### Your instructions
Return every line of the data below exactly, but do not include the images.
═══ Data shown
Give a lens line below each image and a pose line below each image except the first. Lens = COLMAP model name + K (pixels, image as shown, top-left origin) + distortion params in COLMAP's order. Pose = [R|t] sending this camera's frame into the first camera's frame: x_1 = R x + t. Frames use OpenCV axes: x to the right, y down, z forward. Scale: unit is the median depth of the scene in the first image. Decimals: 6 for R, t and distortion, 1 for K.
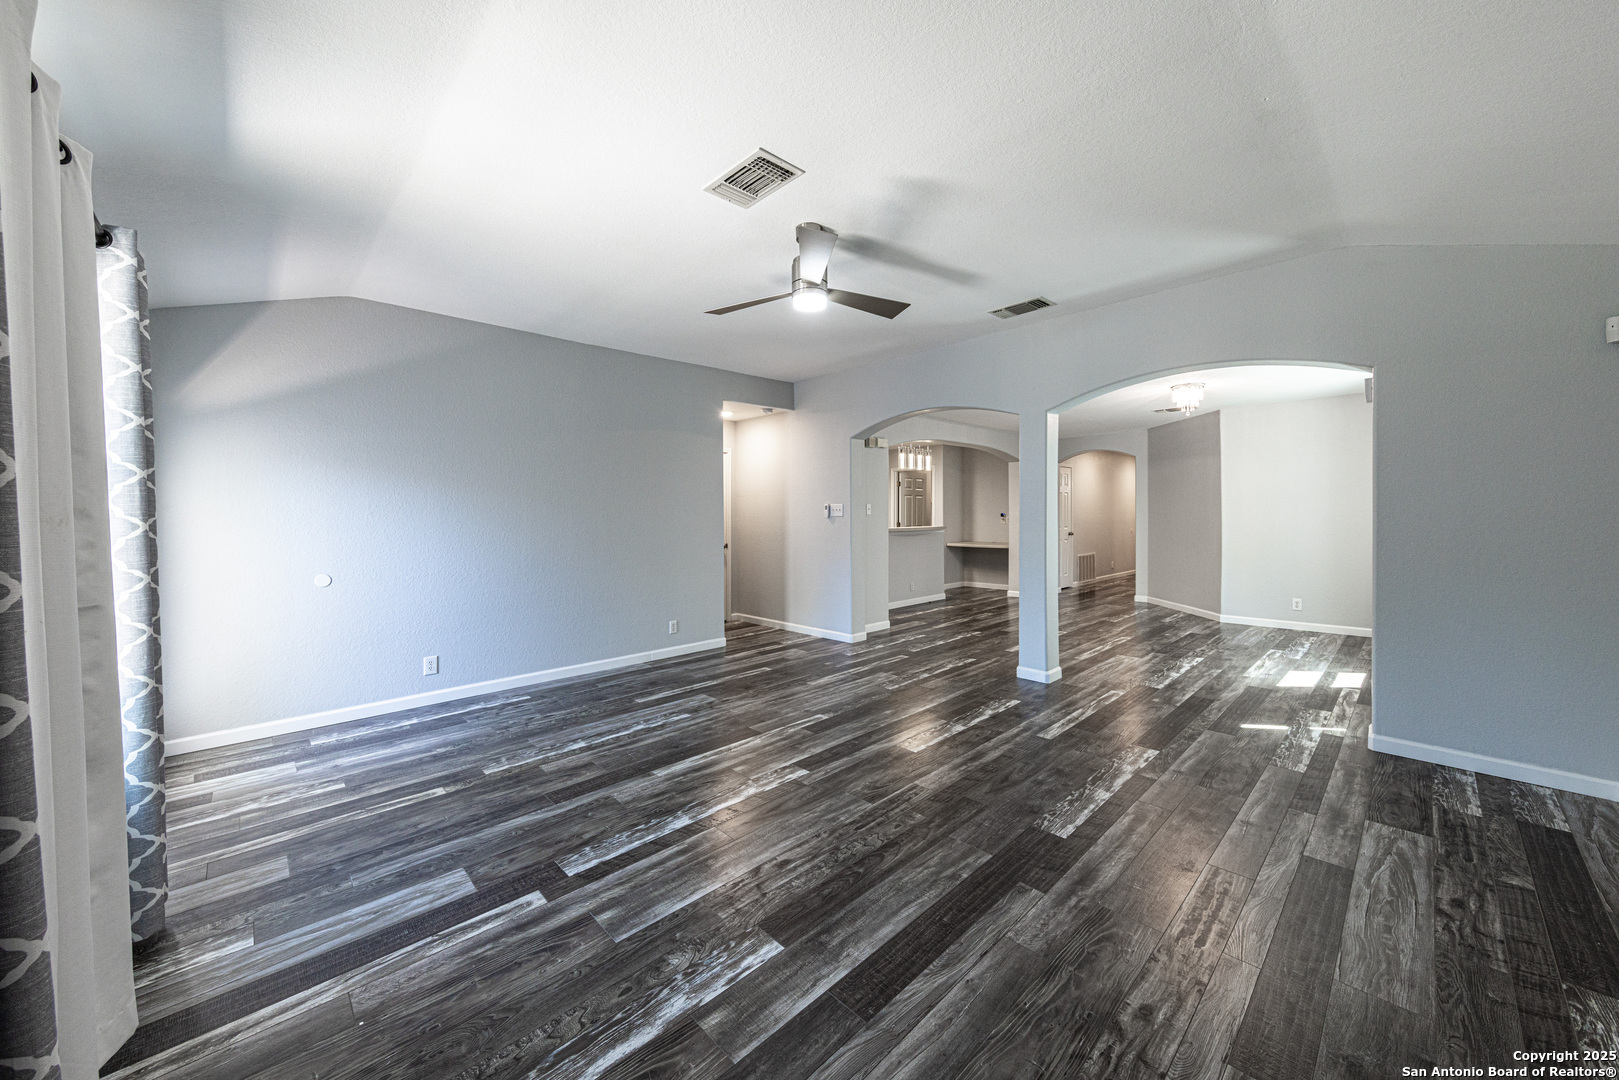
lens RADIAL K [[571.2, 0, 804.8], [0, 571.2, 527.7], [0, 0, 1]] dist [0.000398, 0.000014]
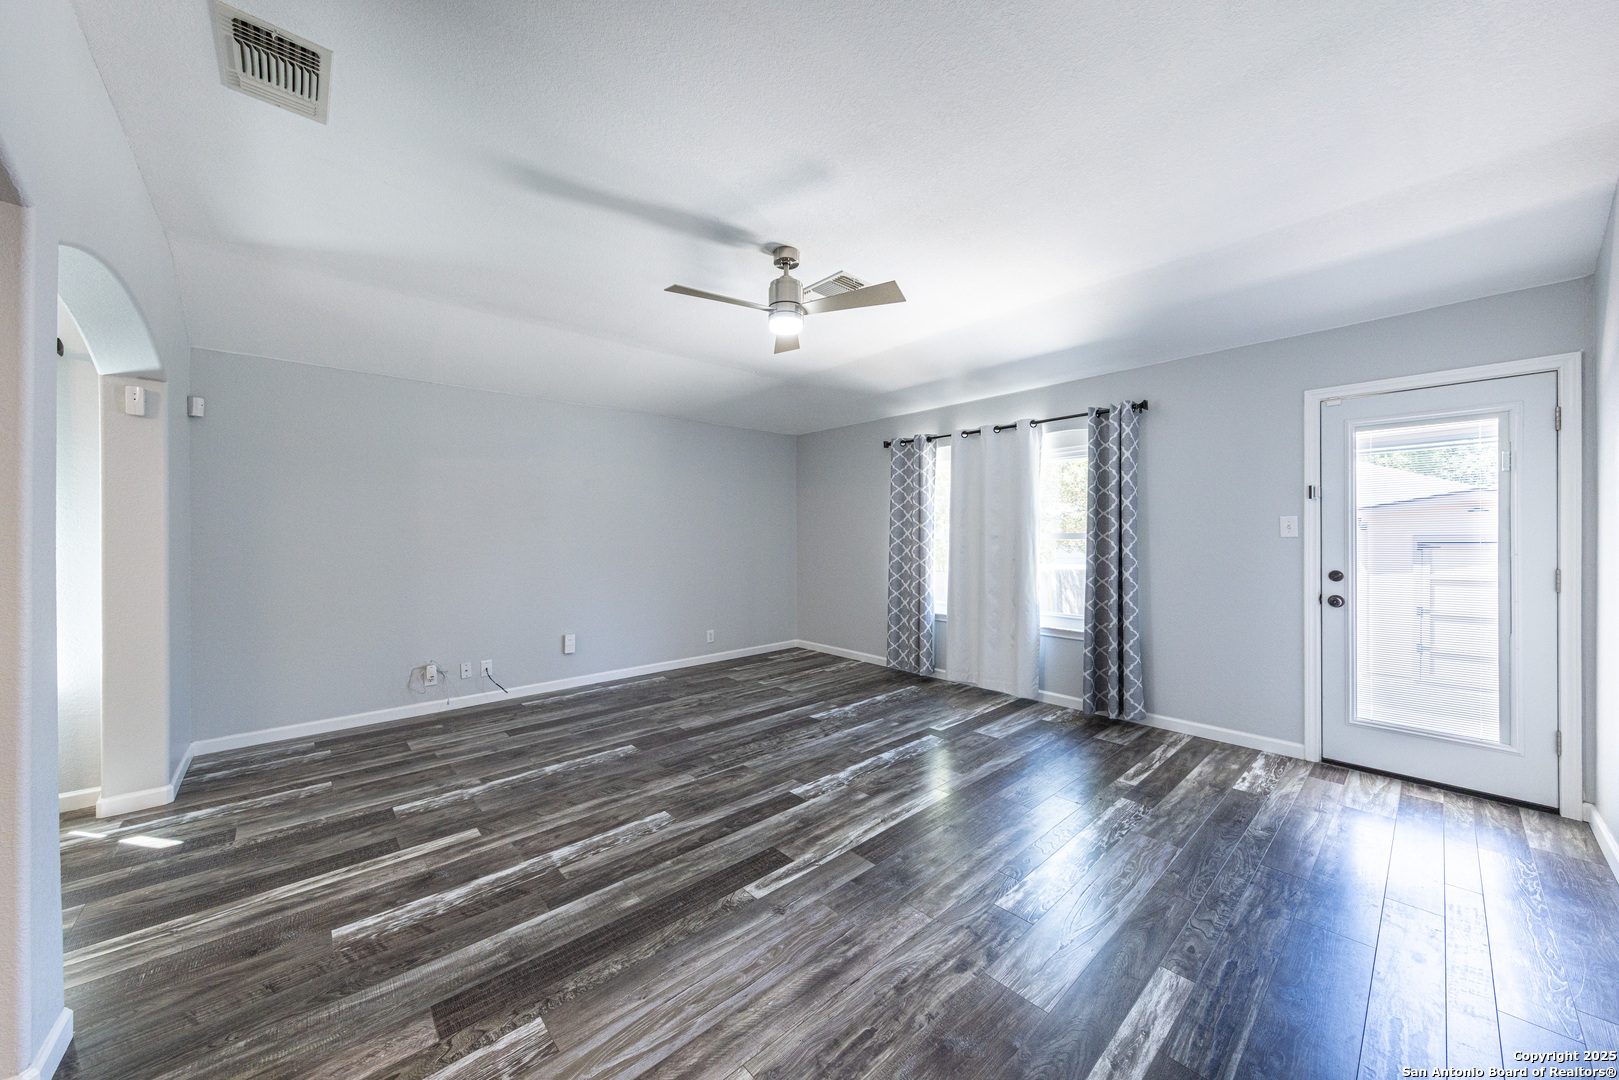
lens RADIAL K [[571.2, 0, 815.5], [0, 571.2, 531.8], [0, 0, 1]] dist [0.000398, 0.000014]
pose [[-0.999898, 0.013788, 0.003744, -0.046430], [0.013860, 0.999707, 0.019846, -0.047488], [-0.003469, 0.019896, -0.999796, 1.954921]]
══════
### Solution for this problem
Give a lens line below each image and a pose line below each image except the first. Lens = COLMAP model name + K (pixels, image as shown, top-left origin) + distortion params in COLMAP's order. Pose = [R|t] sending this camera's frame into the first camera's frame: x_1 = R x + t. Frames use OpenCV axes: x to the right, y down, z forward. Scale: unit is the median depth of the scene in the first image. Decimals: 6 for R, t and distortion, 1 for K.
lens RADIAL K [[571.2, 0, 804.8], [0, 571.2, 527.7], [0, 0, 1]] dist [0.000398, 0.000014]
lens RADIAL K [[571.2, 0, 815.5], [0, 571.2, 531.8], [0, 0, 1]] dist [0.000398, 0.000014]
pose [[-0.999898, 0.013788, 0.003744, -0.046430], [0.013860, 0.999707, 0.019846, -0.047488], [-0.003469, 0.019896, -0.999796, 1.954921]]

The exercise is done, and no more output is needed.